Hannah’s parent’s conversation about whether or not she is capable of surviving without their support is obviously the script of her internal monologue. As Hannah watches the skinny blond girl gyrate on stage at the “benefit” and mentally notes exactly how she will mock her, you simultaneously see her worrying that the lyrics of that Keri Hilson song might be true. Maybe the wispy pharmacist really is thinking that this conventionally attractive blonde is the woman he wishes were about to hop into his bed. Maybe Hannah’s attempts to exist outside of the standard female template with her ironic humor and odd clothing choices will always leave her feeling inferior to someone who memorializes a dead girl in hot pants. Most frightening of all, maybe her “I’m cool because I live in Brooklyn” guise is just that: a sad performance hiding her own insecurities and failures.

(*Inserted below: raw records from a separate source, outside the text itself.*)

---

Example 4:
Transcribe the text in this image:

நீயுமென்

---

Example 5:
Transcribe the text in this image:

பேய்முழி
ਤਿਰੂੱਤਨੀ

This brings me back to the eerie familiarity I felt watching Hannah proclaim her Brooklyn identity upon returning to East Lansing. Midwest transplants everywhere can relate to the moment when Hannah stands in front of her mirror and says that she is inherently interesting because she lives in New York. Her claim is, of course, untrue (people in New York are pretty much the same as people anywhere, only more annoying), but we tell ourselves this I-am-a-New-Yorker-and-thus-cool mantra for a simple reason. When you see former high school friends buying homes with more than one bathroom and marrying men who will actually return their calls, you sometimes look at your own life and think…seriously? I have to pay for storage because my bed can’t fit inside my $1,000 bedroom in the apartment I share with three other people, and I now can’t walk down Dean Street at night because there are too many rats. My longest recent relationship lasted three months and took place almost entirely over text and gchat. Why am I struggling so hard to live in a city that doesn’t seem that into me?

Hannah’s face expresses this anxiety as she watches the seemingly well-adjusted twenty-somethings standing around her smiling in their MSU T-shirts during the ode-to-a-dead-girl burlesque. In reality, there isn’t exactly a surfeit of successful, self-satisfied post-graduates in recession-ravaged Michigan, but Dunham is using Michigan and the cute but oh-so-boring pharmacist to suggest an easier, more conventional life. The Midwesterner in me bristles at this because I know too many women living in the Midwest whose lives aren’t exactly simple. However, this episode isn’t really about location. It’s about young women who won’t, and simply can’t, follow the well-worn path of comfort attained through male support, whether it be parental or matrimonial. It’s about women who realize that if they want to live a more interesting life, they are going to have to grow a pair.

When I was in my early twenties, I briefly moved back to Michigan, which both forced me to grow up and reinforced my belief that I should never leave New York. Similarly, it took getting Hannah out of New York for the show to finally turn her into a less masochistic and more relatable heroine. When she maturely helps her naked father awkwardly into bed or refuses to ask her parents for money, she is—without words—acknowledging that she is not the same girl she was in the pilot. Additionally, when she has the most boring sex imaginable with the pharmacist, you begin to see why she keeps calling Adam.  Adam’s eventual call should make the feminist in me say “now, you know he is just going to go back to being a dick the minute you hang up,” but the young estrogen-crazed girl in me can’t help but sigh and smile. We have all been there.

Adam is clearly representative of New York and the creative path Hannah is attempting to follow: they are all difficult, frequently frustrating, and rarely seem worth it until she tries the alternative for a few days and realizes she would rather have a challenge than dull sex and a safer plan. I’m back in Hannah’s corner after this Midwest sojourn. Now she just needs to buy a fucking suitcase.

One Reply to “Say Yes! to M!ch!gan!”

  1. I don’t watch the show but still enjoyed the article. Grow a pair. Words to live by!